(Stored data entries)
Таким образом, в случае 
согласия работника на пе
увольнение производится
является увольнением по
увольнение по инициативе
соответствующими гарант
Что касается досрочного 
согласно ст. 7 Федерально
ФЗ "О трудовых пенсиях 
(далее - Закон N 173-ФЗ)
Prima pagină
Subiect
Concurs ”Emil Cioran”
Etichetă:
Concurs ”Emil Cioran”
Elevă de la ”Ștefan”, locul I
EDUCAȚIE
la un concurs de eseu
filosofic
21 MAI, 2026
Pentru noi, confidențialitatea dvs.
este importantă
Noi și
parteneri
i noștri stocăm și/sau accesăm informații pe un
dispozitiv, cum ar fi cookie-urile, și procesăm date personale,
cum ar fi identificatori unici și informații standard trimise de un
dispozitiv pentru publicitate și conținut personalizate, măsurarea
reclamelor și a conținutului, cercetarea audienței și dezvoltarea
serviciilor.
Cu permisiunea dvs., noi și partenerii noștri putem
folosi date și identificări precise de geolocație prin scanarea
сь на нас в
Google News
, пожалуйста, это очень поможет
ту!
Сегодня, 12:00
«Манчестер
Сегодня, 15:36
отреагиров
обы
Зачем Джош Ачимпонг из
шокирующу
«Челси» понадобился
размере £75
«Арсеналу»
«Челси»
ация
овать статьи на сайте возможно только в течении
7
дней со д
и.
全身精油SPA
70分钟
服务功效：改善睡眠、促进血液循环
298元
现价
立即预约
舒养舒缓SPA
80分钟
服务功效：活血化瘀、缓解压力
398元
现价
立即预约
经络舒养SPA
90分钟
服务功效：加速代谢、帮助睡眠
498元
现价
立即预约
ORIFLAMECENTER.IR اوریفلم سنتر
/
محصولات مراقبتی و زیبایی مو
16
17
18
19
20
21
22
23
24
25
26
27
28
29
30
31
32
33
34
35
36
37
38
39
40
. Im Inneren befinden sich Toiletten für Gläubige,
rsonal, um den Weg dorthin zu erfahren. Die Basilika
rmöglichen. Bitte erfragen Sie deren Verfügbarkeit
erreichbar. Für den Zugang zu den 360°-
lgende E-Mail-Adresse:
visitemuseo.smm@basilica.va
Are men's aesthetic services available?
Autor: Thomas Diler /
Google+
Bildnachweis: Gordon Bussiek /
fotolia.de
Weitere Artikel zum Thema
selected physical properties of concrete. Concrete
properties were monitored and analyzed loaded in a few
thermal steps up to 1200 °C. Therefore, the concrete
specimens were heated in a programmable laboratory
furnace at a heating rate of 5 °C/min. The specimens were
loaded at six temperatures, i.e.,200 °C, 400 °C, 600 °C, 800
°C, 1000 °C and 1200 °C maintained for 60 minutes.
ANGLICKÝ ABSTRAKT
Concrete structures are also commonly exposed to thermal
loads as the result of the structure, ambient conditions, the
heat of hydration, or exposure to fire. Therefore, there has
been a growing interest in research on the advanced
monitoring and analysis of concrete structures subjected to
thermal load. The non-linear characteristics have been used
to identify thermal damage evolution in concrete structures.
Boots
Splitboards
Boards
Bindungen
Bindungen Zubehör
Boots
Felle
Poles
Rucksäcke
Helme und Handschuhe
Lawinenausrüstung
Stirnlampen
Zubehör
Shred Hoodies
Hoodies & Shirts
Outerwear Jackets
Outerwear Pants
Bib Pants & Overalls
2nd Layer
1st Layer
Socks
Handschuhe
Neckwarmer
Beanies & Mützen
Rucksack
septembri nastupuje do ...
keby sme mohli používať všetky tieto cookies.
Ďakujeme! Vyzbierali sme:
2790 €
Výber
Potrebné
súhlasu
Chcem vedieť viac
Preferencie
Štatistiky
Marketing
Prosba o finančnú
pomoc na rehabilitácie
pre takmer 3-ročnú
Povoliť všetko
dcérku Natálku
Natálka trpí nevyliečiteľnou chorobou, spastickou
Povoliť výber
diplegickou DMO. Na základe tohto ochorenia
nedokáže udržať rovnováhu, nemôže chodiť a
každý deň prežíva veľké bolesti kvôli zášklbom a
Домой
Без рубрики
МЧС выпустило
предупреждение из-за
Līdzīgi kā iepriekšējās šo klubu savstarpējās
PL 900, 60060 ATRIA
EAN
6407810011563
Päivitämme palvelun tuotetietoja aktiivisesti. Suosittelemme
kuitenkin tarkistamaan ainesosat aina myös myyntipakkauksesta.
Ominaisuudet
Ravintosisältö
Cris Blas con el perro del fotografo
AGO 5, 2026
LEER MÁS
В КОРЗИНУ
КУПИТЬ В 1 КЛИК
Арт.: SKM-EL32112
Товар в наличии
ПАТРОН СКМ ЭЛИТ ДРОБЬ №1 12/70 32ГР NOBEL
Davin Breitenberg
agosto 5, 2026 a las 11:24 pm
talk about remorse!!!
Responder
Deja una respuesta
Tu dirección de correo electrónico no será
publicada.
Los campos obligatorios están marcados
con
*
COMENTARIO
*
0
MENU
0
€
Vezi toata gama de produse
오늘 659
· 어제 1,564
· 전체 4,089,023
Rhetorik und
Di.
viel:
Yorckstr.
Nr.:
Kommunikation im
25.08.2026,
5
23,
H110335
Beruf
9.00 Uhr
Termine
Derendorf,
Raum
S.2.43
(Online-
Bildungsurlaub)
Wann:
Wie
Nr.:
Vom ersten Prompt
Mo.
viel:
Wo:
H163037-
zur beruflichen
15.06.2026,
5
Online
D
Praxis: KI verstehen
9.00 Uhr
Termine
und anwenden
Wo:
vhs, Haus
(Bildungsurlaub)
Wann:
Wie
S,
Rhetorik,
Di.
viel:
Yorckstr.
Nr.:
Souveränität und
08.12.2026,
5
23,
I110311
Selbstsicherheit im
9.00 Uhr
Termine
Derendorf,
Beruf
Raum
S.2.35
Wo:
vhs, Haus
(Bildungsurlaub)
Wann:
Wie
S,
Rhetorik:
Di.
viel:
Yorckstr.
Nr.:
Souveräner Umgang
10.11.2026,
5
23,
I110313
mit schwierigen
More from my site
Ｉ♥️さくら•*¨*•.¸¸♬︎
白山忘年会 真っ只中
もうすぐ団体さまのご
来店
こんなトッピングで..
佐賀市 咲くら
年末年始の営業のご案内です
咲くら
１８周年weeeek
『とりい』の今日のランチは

What the exercise asks:
Return every record above exactly, line by line.

Expected answer:
Таким образом, в случае 
согласия работника на пе
увольнение производится
является увольнением по
увольнение по инициативе
соответствующими гарант
Что касается досрочного 
согласно ст. 7 Федерально
ФЗ "О трудовых пенсиях 
(далее - Закон N 173-ФЗ)
Prima pagină
Subiect
Concurs ”Emil Cioran”
Etichetă:
Concurs ”Emil Cioran”
Elevă de la ”Ștefan”, locul I
EDUCAȚIE
la un concurs de eseu
filosofic
21 MAI, 2026
Pentru noi, confidențialitatea dvs.
este importantă
Noi și
parteneri
i noștri stocăm și/sau accesăm informații pe un
dispozitiv, cum ar fi cookie-urile, și procesăm date personale,
cum ar fi identificatori unici și informații standard trimise de un
dispozitiv pentru publicitate și conținut personalizate, măsurarea
reclamelor și a conținutului, cercetarea audienței și dezvoltarea
serviciilor.
Cu permisiunea dvs., noi și partenerii noștri putem
folosi date și identificări precise de geolocație prin scanarea
сь на нас в
Google News
, пожалуйста, это очень поможет
ту!
Сегодня, 12:00
«Манчестер
Сегодня, 15:36
отреагиров
обы
Зачем Джош Ачимпонг из
шокирующу
«Челси» понадобился
размере £75
«Арсеналу»
«Челси»
ация
овать статьи на сайте возможно только в течении
7
дней со д
и.
全身精油SPA
70分钟
服务功效：改善睡眠、促进血液循环
298元
现价
立即预约
舒养舒缓SPA
80分钟
服务功效：活血化瘀、缓解压力
398元
现价
立即预约
经络舒养SPA
90分钟
服务功效：加速代谢、帮助睡眠
498元
现价
立即预约
ORIFLAMECENTER.IR اوریفلم سنتر
/
محصولات مراقبتی و زیبایی مو
16
17
18
19
20
21
22
23
24
25
26
27
28
29
30
31
32
33
34
35
36
37
38
39
40
. Im Inneren befinden sich Toiletten für Gläubige,
rsonal, um den Weg dorthin zu erfahren. Die Basilika
rmöglichen. Bitte erfragen Sie deren Verfügbarkeit
erreichbar. Für den Zugang zu den 360°-
lgende E-Mail-Adresse:
visitemuseo.smm@basilica.va
Are men's aesthetic services available?
Autor: Thomas Diler /
Google+
Bildnachweis: Gordon Bussiek /
fotolia.de
Weitere Artikel zum Thema
selected physical properties of concrete. Concrete
properties were monitored and analyzed loaded in a few
thermal steps up to 1200 °C. Therefore, the concrete
specimens were heated in a programmable laboratory
furnace at a heating rate of 5 °C/min. The specimens were
loaded at six temperatures, i.e.,200 °C, 400 °C, 600 °C, 800
°C, 1000 °C and 1200 °C maintained for 60 minutes.
ANGLICKÝ ABSTRAKT
Concrete structures are also commonly exposed to thermal
loads as the result of the structure, ambient conditions, the
heat of hydration, or exposure to fire. Therefore, there has
been a growing interest in research on the advanced
monitoring and analysis of concrete structures subjected to
thermal load. The non-linear characteristics have been used
to identify thermal damage evolution in concrete structures.
Boots
Splitboards
Boards
Bindungen
Bindungen Zubehör
Boots
Felle
Poles
Rucksäcke
Helme und Handschuhe
Lawinenausrüstung
Stirnlampen
Zubehör
Shred Hoodies
Hoodies & Shirts
Outerwear Jackets
Outerwear Pants
Bib Pants & Overalls
2nd Layer
1st Layer
Socks
Handschuhe
Neckwarmer
Beanies & Mützen
Rucksack
septembri nastupuje do ...
keby sme mohli používať všetky tieto cookies.
Ďakujeme! Vyzbierali sme:
2790 €
Výber
Potrebné
súhlasu
Chcem vedieť viac
Preferencie
Štatistiky
Marketing
Prosba o finančnú
pomoc na rehabilitácie
pre takmer 3-ročnú
Povoliť všetko
dcérku Natálku
Natálka trpí nevyliečiteľnou chorobou, spastickou
Povoliť výber
diplegickou DMO. Na základe tohto ochorenia
nedokáže udržať rovnováhu, nemôže chodiť a
každý deň prežíva veľké bolesti kvôli zášklbom a
Домой
Без рубрики
МЧС выпустило
предупреждение из-за
Līdzīgi kā iepriekšējās šo klubu savstarpējās
PL 900, 60060 ATRIA
EAN
6407810011563
Päivitämme palvelun tuotetietoja aktiivisesti. Suosittelemme
kuitenkin tarkistamaan ainesosat aina myös myyntipakkauksesta.
Ominaisuudet
Ravintosisältö
Cris Blas con el perro del fotografo
AGO 5, 2026
LEER MÁS
В КОРЗИНУ
КУПИТЬ В 1 КЛИК
Арт.: SKM-EL32112
Товар в наличии
ПАТРОН СКМ ЭЛИТ ДРОБЬ №1 12/70 32ГР NOBEL
Davin Breitenberg
agosto 5, 2026 a las 11:24 pm
talk about remorse!!!
Responder
Deja una respuesta
Tu dirección de correo electrónico no será
publicada.
Los campos obligatorios están marcados
con
*
COMENTARIO
*
0
MENU
0
€
Vezi toata gama de produse
오늘 659
· 어제 1,564
· 전체 4,089,023
Rhetorik und
Di.
viel:
Yorckstr.
Nr.:
Kommunikation im
25.08.2026,
5
23,
H110335
Beruf
9.00 Uhr
Termine
Derendorf,
Raum
S.2.43
(Online-
Bildungsurlaub)
Wann:
Wie
Nr.:
Vom ersten Prompt
Mo.
viel:
Wo:
H163037-
zur beruflichen
15.06.2026,
5
Online
D
Praxis: KI verstehen
9.00 Uhr
Termine
und anwenden
Wo:
vhs, Haus
(Bildungsurlaub)
Wann:
Wie
S,
Rhetorik,
Di.
viel:
Yorckstr.
Nr.:
Souveränität und
08.12.2026,
5
23,
I110311
Selbstsicherheit im
9.00 Uhr
Termine
Derendorf,
Beruf
Raum
S.2.35
Wo:
vhs, Haus
(Bildungsurlaub)
Wann:
Wie
S,
Rhetorik:
Di.
viel:
Yorckstr.
Nr.:
Souveräner Umgang
10.11.2026,
5
23,
I110313
mit schwierigen
More from my site
Ｉ♥️さくら•*¨*•.¸¸♬︎
白山忘年会 真っ只中
もうすぐ団体さまのご
来店
こんなトッピングで..
佐賀市 咲くら
年末年始の営業のご案内です
咲くら
１８周年weeeek
『とりい』の今日のランチは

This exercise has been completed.